Seit 1. November 2016 besteht der geschäftsführende Vorstand von medica mondiale (v.l.n.r.): Dr. Monika Hauser (Vorstandsvorsitzende)
Elke Ebert (Geschäftsführender Vorstand Finanzen & Personal)
Sybille Fezer (Geschäftsführender Vorstand Programme)

Ein Jahr der Entwicklung - Bericht des Vorstandes 2017

2017 hat medica mondiale viel bewegt – im Innen wie Außen. Mit Forderungen für eine feministische Außen-, Sicherheits- und Asylpolitik haben wir zur Bundestagswahl klar Position bezogen.
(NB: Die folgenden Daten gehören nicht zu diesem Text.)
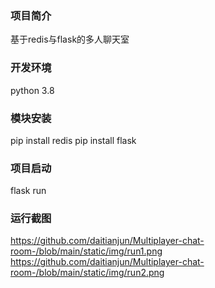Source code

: 
### 项目简介
 基于redis与flask的多人聊天室

### 开发环境
python 3.8

### 模块安装
pip install redis
pip install flask


### 项目启动 
flask run

### 运行截图

https://github.com/daitianjun/Multiplayer-chat-room-/blob/main/static/img/run1.png
https://github.com/daitianjun/Multiplayer-chat-room-/blob/main/static/img/run2.png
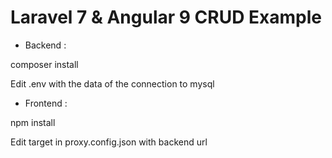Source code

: # Laravel 7 & Angular 9 CRUD Example 
  
* Backend : 
 
composer install
 
Edit .env with the data of the connection to mysql
 
* Frontend : 
 
npm install
 
Edit target in proxy.config.json with backend url
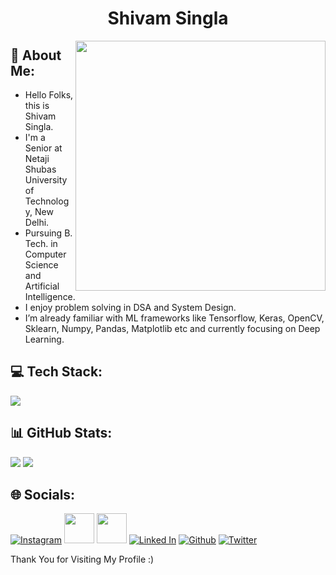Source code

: <h1 align="center">
  Shivam Singla
</h1>

<img align="right" src="https://user-images.githubusercontent.com/95306965/234339729-587d808b-9982-4371-90b6-95293cb94cbc.png" width=400 />

## 💭 About Me:

- Hello Folks, this is Shivam Singla. 
- I'm a Senior at Netaji Shubas University of Technology, New Delhi. 
- Pursuing B. Tech. in Computer Science and Artificial Intelligence. 
- I enjoy problem solving in DSA and System Design. 
- I’m already familiar with ML frameworks like Tensorflow, Keras, OpenCV, Sklearn, Numpy, Pandas, Matplotlib etc and currently focusing on Deep Learning. 

## 💻 Tech Stack:
[![](https://skillicons.dev/icons?i=html,css,js,jquery,java,c,cpp,py,visualstudio,figma,sqlite,nodejs,r,linux,flask)](https://github.com/shivam-singla)

## 📊 GitHub Stats:

![](https://github-readme-stats.vercel.app/api?username=shivam-singla&theme=city_light&hide_border=true&include_all_commits=true&count_private=true&line_height=20)
![](https://github-readme-stats.vercel.app/api/top-langs/?username=shivam-singla&theme=city_light&hide_border=true&include_all_commits=true&count_private=true&layout=compact)

## 🌐 Socials:
[![Instagram](https://skillicons.dev/icons?i=instagram)](https://instagram.com/shivamxsingla)
<a href="https://www.facebook.com/shivam.singla.7796420/"><img src="https://user-images.githubusercontent.com/95306965/235261538-698461d4-b6fd-45a9-90f4-7c1571ee1fd2.png"  width=48px/></a>
<a href="mailto:shivamsingla960@gmail.com"><img src="https://user-images.githubusercontent.com/95306965/235262267-cd216ebd-c459-4010-b8c4-570dc3f70ee3.png"  width=48px/></a>
[![Linked In](https://skillicons.dev/icons?i=linkedin)](https://linkedin.com/in/shivamsingla960)
[![Github](https://skillicons.dev/icons?i=github)](https://github.com/shivam-singla)
[![Twitter](https://skillicons.dev/icons?i=twitter)](https://twitter.com/shivamxsingla)

Thank You for Visiting My Profile :)
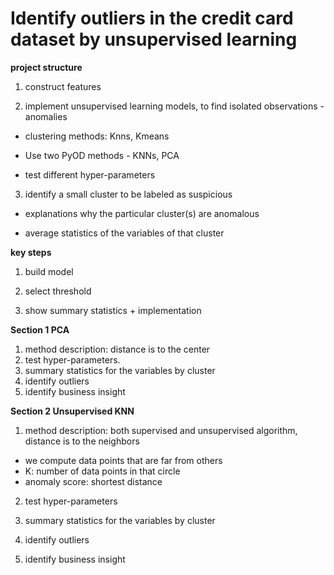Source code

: # Identify outliers in the credit card dataset by unsupervised learning

**project structure**

1. construct features

2. implement unsupervised learning models, to find isolated observations - anomalies 

- clustering methods: Knns, Kmeans

- Use two PyOD methods - KNNs, PCA 

- test different hyper-parameters 

3. identify a small cluster to be labeled as suspicious

- explanations why the particular cluster(s) are anomalous

- average statistics of the variables of that cluster


**key steps**

1. build model

2. select threshold

3. show summary statistics + implementation



**Section 1 PCA**

1. method description: distance is to the center
2. test hyper-parameters. 
3. summary statistics for the variables by cluster
4. identify outliers
5. identify business insight


**Section 2 Unsupervised KNN**

1. method description: both supervised and unsupervised algorithm, distance is to the neighbors

- we compute data points that are far from others
- K: number of data points in that circle
- anomaly score: shortest distance

2. test hyper-parameters

3. summary statistics for the variables by cluster

4. identify outliers

5. identify business insight








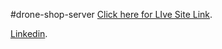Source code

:  ﻿#drone-shop-server
 [Click here for LIve Site Link](https://drone-shop-2f2e9.web.app/).

[Linkedin](https://www.linkedin.com/in/masudtalukdar/).
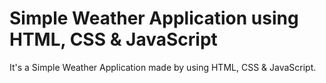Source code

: # Simple Weather Application using HTML, CSS &amp; JavaScript

It's a  Simple Weather Application made by using HTML, CSS &amp; JavaScript.


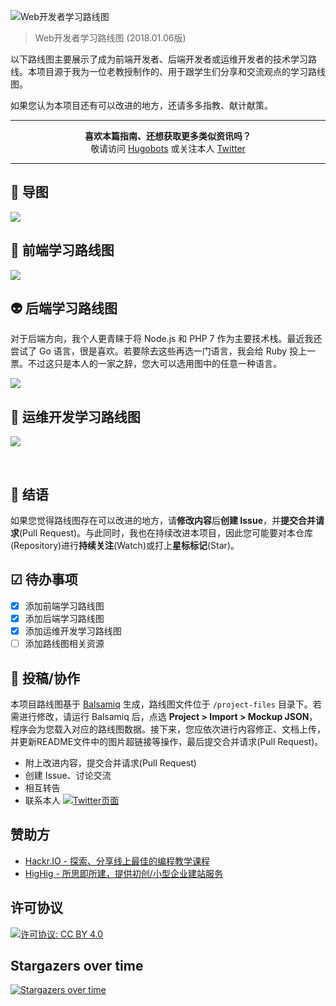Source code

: ![Web开发者学习路线图](https://i.imgur.com/nzH4bti.png)

> Web开发者学习路线图 (2018.01.06版)

以下路线图主要展示了成为前端开发者、后端开发者或运维开发者的技术学习路线。本项目源于我为一位老教授制作的、用于跟学生们分享和交流观点的学习路线图。

如果您认为本项目还有可以改进的地方，还请多多指教、献计献策。

***

<p align="center"><b> 喜欢本篇指南、还想获取更多类似资讯吗？ </b><br>敬请访问 <a href="http://hugobots.com">Hugobots</a> 或关注本人 <a href="https://twitter.com/kamranahmedse">Twitter</a></p>

***


## 🚀 导图

![](https://i.imgur.com/EokXhw0.png)

## 🎨 前端学习路线图

![](https://i.imgur.com/mGMVMJX.png)

## 👽 后端学习路线图

对于后端方向，我个人更青睐于将 Node.js 和 PHP 7 作为主要技术栈。最近我还尝试了 Go 语言，很是喜欢。若要除去这些再选一门语言，我会给 Ruby 投上一票。不过这只是本人的一家之辞，您大可以选用图中的任意一种语言。

![](https://i.imgur.com/eKlWQT8.png)

## 👷 运维开发学习路线图

![](https://i.imgur.com/7oxGfeC.png)

<br>

## 🚦 结语

如果您觉得路线图存在可以改进的地方，请**修改内容**后**创建 Issue**，并**提交合并请求**(Pull Request)。与此同时，我也在持续改进本项目，因此您可能要对本仓库(Repository)进行**持续关注**(Watch)或打上**星标标记**(Star)。

## ☑ 待办事项

- [x] 添加前端学习路线图
- [x] 添加后端学习路线图
- [x] 添加运维开发学习路线图
- [ ] 添加路线图相关资源

## 👬 投稿/协作

本项目路线图基于 [Balsamiq](https://balsamiq.com/products/mockups/) 生成，路线图文件位于 `/project-files` 目录下。若需进行修改，请运行 Balsamiq 后，点选 **Project > Import > Mockup JSON**，程序会为您载入对应的路线图数据。接下来，您应依次进行内容修正、文档上传，并更新README文件中的图片超链接等操作，最后提交合并请求(Pull Request)。	

- 附上改进内容，提交合并请求(Pull Request)
- 创建 Issue、讨论交流
- 相互转告
- 联系本人 [![Twitter页面](https://img.shields.io/twitter/url/https/twitter.com/kamranahmedse.svg?style=social&label=Follow%20%40kamranahmedse)](https://twitter.com/kamranahmedse)

## 赞助方

- [Hackr.IO - 探索、分享线上最佳的编程教学课程](https://hackr.io)
- [HigHig - 所思即所建，提供初创/小型企业建站服务](http://highig.com/)

## 许可协议

[![许可协议: CC BY 4.0](https://img.shields.io/badge/License-CC%20BY%204.0-lightgrey.svg)](https://creativecommons.org/licenses/by/4.0/)

## Stargazers over time

[![Stargazers over time](https://starcharts.herokuapp.com/z-jingjie/developer-roadmap-zh-CN.svg)](https://github.com/z-jingjie/developer-roadmap-zh-CN)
Unser Anliegen, Stress- und Traumasensibilität auch in die staatliche Entwicklungszusammenarbeit zu tragen, konnten wir in einem Projekt mit der Gesellschaft für internationale Zusammenarbeit (GIZ) voranbringen. Auf Vereinsebene haben wir mit Präsidium und geschäftsführendem Vorstand eine neue Struktur geschaffen, die den gestiegenen Herausforderungen der Arbeit in komplexen Konflikten Rechnung trägt.

Stress- und traumasensible Entwicklungszusammenarbeit

Lange hat medica mondiale dafür gekämpft, dass die Bundesregierung das strategische Ziel „Überlebende sexueller Gewalt durch psychosoziale Ansätze begleiten, fördern und stärken, um ihre Mitwirkung am Wiederaufbau zu ermöglichen“ in ihre Entwicklungspolitik aufnimmt. Mit Erfolg: Der neue Gender-Aktionsplan des Bundesentwicklungsministeriums (BMZ) sieht sogar konkret vor, einen traumasensiblen Ansatz zu entwickeln. medica mondiale wurde angefragt, Ansatzpunkte zu identifizieren und konzeptionelle Grundlagen zu schaffen, um den stress- und traumasensiblen Ansatz so mit bestehenden Strukturen und Konzepten der deutschen Entwicklungszusammenarbeit (EZ) zu verknüpfen, dass sich Stress- und Traumasensibilität langfristig als Grundhaltung bei den Mitarbeitenden und Organisationen etabliert.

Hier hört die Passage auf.